Technically GLR works fine, but for me it is annoying that I have to postpone some decisions until run time. Consider such Skila code:
abstract class... static def... // function static let... // field
and grammar for it:
class_mod = ε | class_mod ABSTRACT | class_mod STATIC | ... class = class_mod CLASS ... func_mod = ε | func_mod ABSTRACT | func_mod STATIC | ... func = func_mod DEF ... field = STATIC? LET
This creates a shift-reduce/reduce-reduce conflict and GLR when parsing `abstract override static ...
` forks on each keyword waiting for the right moment to kill incorrect parse trees. Could we do better? Yes — we know in advance that we are waiting for `class
`, `def
` or `let
` keywords. All we have to do is to incorporate that knowledge into generated parser and instead of forking the tree we will check the incoming data.
To achieve this we have to make just small modifications to the parser generator — along with the first sets and follow sets we add two new ones. Cover set for given symbol is a bag of symbols which appeared on the right hand side of the productions for this symbol (directly or indirectly). For example cover set for `func
` would contain among others things `DEF
`, `func_mod
` and also `ABSTRACT
` as well. The second new set is — surprise, surprise — horizon set. It is very similar to the follow set, but unlike it, it does not mindlessly tell us what can show up right after given symbol (like for `class_mod
` — `ABSTRACT
`). Horizon set ignores such reductions/expansions as shown in the first and the third line of grammar, it focuses solely on true reductions of the symbol. Such reduction, that it cannot be recursively triggered again. So for `class_mod
` horizon set has only one symbol — `CLASS
`.
Having first sets, follow sets and cover sets, computing horizon sets is easy — ignore all productions for which given symbol covers left hand side (LHS) of the production, and for other productions take first symbols of what comes right after our symbol. If there is too little data, take the rest from the follow set of LHS of the current production. Or in other words — it is exactly the same algorithm as for the follow sets, only this time we narrow down the productions with help of cover set and because we have follow sets computed we don’t have to bother with recurrent computations, we just grab the needed data.
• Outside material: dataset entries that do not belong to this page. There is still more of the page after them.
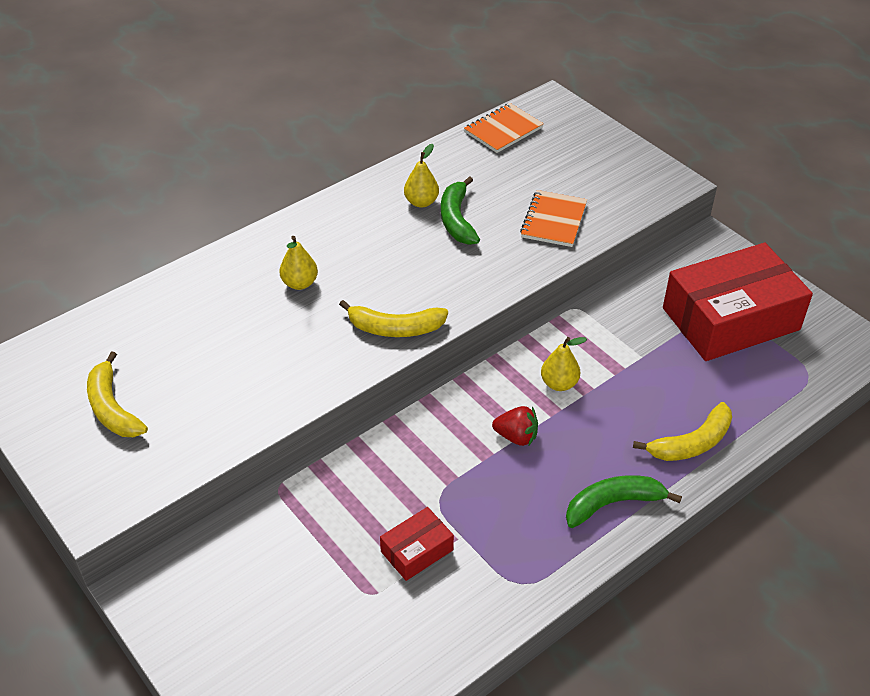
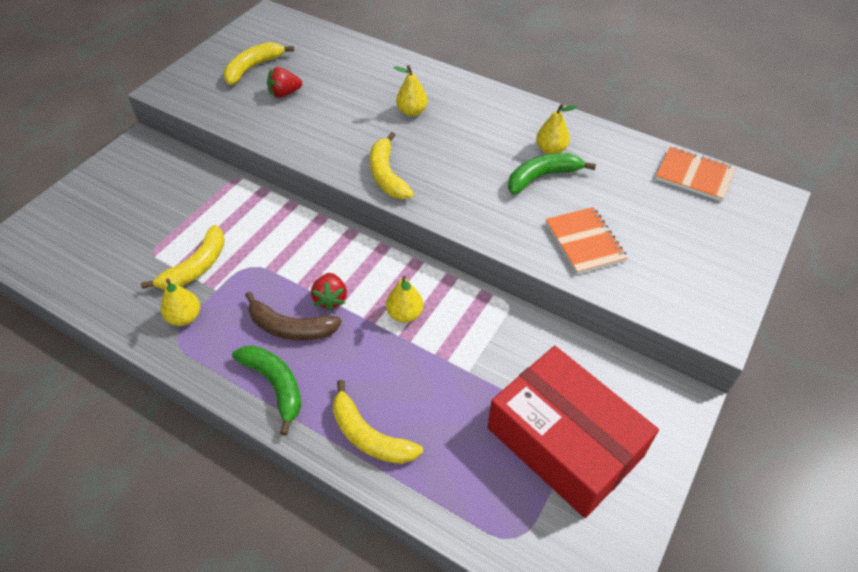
camera: 70 degrees right, 5 degrees up
red box [380,507,454,581] -> yellow banana [141,225,225,290]
orange notebook [520,190,587,247] -> orange notebook turned 75 degrees clockwise [546,207,628,274]
none -> yellow pear [161,278,200,326]
none -> brown banana [245,291,342,341]
none -> red strawberry [267,67,302,98]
For each non-terminal horizon set is checked against its cover set — if those two sets overlap, horizon set is scrapped as unusable. Further computations are performed only in case all involved horizon sets are usable (non-empty).
Armed with all four sets we are ready to resolve ambiguities — in case of reduce-reduce conflict we check whether the horizons overlap, if not, we can use those data in run time. Shift-reduce resolution is a bit more elaborate — having production in shift state we process symbol after symbol from RHS testing if there is an overlap between cover set for current symbol and horizon for reduction on one hand and on the other — between LHS of reduction (when the verification of entire production was unsuccessful we make one final check — instead of using cover set for current symbol we use after-lookaheads). As previously, no overlap means we resolved the conflict — this time using not only horizon for reduction action, but also adding the non-overlapping symbol as a cut off marker to avoid excessive reading of the input.
In our example to resolve reduce-reduce conflict in run time `class_mod
` and `func_mod
` would run over stream of input symbols until they find their horizons, `CLASS
` or `DEF
` respectively — which one is found first, appropriate reduction wins. However because we have shift production in the mix we stop short on `LET
` (this is cut off for both reduction actions), and if this happens shift action wins.
The code is uploaded, so take a look if you are interested in implementation.